Sittler’s wife died of colon cancer in 2001 and van Koeverden's father is a survivor of the disease.
"Screening is slowly increasing, but it's not nearly where it needs to be," Colon Cancer Canada Executive Director, Amy Elmaleh told thedailyplanet.com.
Through the use of PSAs Colon Cancer Canada is on a mission to keep people talking about the disease which still carries a stigma of embarrassment.
Screen Colons Canada, another organization whose mandate is to raise awareness about the disease and prevention, is getting cheeky about the need for regular screening with their blushing bottom ads as well as fundraising events such as the Smart*Ass Golf Tournament.
“We are all about awareness and what we are trying to do is to get the word out to as many people as possible,” Christie Black, Chair of Screen Colons Canada, told thedailyplanet.com.

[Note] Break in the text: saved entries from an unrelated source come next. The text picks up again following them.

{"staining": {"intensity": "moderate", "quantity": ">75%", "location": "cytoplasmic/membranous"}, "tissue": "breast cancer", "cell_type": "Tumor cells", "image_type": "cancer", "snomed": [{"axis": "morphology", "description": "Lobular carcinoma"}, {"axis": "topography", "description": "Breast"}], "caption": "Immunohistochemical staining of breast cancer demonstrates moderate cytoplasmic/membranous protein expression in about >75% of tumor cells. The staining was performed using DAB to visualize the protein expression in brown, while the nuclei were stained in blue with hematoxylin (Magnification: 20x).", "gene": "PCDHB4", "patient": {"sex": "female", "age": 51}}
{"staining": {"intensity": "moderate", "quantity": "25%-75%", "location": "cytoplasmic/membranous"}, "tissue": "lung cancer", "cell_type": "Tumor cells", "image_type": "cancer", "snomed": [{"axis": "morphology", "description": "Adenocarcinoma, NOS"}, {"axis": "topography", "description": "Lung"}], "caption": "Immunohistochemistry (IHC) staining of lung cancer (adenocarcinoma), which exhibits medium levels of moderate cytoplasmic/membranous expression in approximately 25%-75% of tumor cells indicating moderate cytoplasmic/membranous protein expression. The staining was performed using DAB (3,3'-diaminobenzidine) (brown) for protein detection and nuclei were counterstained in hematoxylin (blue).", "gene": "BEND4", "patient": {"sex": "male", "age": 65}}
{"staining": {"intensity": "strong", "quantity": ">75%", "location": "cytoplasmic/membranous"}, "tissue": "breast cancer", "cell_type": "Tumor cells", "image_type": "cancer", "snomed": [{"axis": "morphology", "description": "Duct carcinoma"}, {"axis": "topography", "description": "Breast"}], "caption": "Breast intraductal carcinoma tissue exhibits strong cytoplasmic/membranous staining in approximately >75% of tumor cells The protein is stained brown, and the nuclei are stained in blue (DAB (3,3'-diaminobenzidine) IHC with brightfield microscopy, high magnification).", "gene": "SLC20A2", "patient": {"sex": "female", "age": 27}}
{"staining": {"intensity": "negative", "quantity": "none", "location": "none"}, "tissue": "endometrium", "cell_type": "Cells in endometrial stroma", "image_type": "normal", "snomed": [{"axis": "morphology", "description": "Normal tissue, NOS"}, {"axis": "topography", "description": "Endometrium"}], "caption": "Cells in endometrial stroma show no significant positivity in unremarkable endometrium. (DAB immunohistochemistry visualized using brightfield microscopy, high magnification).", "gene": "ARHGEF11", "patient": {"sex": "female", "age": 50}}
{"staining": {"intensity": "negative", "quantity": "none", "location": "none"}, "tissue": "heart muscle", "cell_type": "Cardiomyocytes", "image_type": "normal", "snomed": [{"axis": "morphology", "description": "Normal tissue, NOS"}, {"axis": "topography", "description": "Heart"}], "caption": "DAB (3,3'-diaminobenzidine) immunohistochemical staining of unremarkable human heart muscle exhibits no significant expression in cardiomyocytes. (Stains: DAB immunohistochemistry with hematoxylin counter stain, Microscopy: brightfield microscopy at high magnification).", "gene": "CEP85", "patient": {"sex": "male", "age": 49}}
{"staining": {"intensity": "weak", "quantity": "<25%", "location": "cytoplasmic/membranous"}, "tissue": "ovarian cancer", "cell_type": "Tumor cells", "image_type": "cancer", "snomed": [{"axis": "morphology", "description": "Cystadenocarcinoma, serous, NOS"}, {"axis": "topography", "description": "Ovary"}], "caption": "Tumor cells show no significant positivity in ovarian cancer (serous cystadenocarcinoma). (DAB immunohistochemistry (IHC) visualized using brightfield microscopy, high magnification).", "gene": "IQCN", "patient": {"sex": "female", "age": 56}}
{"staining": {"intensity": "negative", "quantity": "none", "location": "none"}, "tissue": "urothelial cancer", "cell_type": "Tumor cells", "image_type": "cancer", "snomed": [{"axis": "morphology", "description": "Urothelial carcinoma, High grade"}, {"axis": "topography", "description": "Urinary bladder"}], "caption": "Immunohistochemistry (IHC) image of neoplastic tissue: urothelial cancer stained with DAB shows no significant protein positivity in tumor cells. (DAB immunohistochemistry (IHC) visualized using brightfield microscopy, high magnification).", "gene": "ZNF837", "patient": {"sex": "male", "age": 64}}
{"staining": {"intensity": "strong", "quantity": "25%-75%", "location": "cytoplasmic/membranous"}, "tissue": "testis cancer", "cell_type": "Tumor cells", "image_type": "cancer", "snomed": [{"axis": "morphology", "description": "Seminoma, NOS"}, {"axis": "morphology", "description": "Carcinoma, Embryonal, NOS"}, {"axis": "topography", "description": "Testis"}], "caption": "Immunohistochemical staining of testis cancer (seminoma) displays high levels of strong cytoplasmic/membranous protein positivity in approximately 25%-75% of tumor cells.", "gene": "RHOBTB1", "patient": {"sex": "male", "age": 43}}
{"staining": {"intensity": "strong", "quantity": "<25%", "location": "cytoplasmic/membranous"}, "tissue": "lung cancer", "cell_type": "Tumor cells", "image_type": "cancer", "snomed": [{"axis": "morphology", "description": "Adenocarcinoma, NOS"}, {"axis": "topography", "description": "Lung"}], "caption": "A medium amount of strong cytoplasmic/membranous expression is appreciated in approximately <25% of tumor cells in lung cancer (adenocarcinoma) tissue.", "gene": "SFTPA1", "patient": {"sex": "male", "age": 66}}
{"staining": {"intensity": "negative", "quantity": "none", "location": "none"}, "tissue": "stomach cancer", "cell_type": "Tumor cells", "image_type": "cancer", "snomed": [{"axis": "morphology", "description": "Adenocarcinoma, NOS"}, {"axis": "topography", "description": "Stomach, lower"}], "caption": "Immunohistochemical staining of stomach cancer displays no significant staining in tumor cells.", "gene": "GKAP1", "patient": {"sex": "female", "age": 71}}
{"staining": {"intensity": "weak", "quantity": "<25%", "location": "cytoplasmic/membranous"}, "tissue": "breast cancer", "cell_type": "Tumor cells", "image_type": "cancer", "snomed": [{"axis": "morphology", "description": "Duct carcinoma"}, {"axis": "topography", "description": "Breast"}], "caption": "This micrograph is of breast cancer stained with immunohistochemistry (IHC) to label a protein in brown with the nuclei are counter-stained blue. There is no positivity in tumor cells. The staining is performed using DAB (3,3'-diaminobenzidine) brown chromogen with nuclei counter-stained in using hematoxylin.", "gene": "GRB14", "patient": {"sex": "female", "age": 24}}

Be aware of family history
Up to 95 percent of colon cancer is cureable when detected early and people are urged to be aware of their risk and family history. Still, cancer experts recommend everyone get checked at the age of 50 regardless of genetics.
ColonCancerCheck, Canada's first organized colorectal cancer screening program, is partnering with the Ontario Hockey League during March to get fans off their butts and into their doctor's office.
Ten participating OHL teams will wear a ColonCancerCheck patch on their jerseys, and pamphlets and information from the group will be available at home games.
Experts at ColonCancerCheck recommend people increase the amount of fruits, vegetables and fiber in their diets; limit alcohol consumption; quit smoking; and increase exercise in order to reduce their risk of colon cancer.
A study released this month has shown that women with a diet high in omega-3 fats found in fish have a lower risk for colon polyps.
Fundraising and awareness events are not limited to the month of March.
Colon Cancer Canada will hold the Anne Murray Charity Golf Classic on June 26 with all proceeds going to Colon Cancer Canada. The organization's 16th annual walk/run called "Push your Tush" will be held in seven cities across Canada between May and July.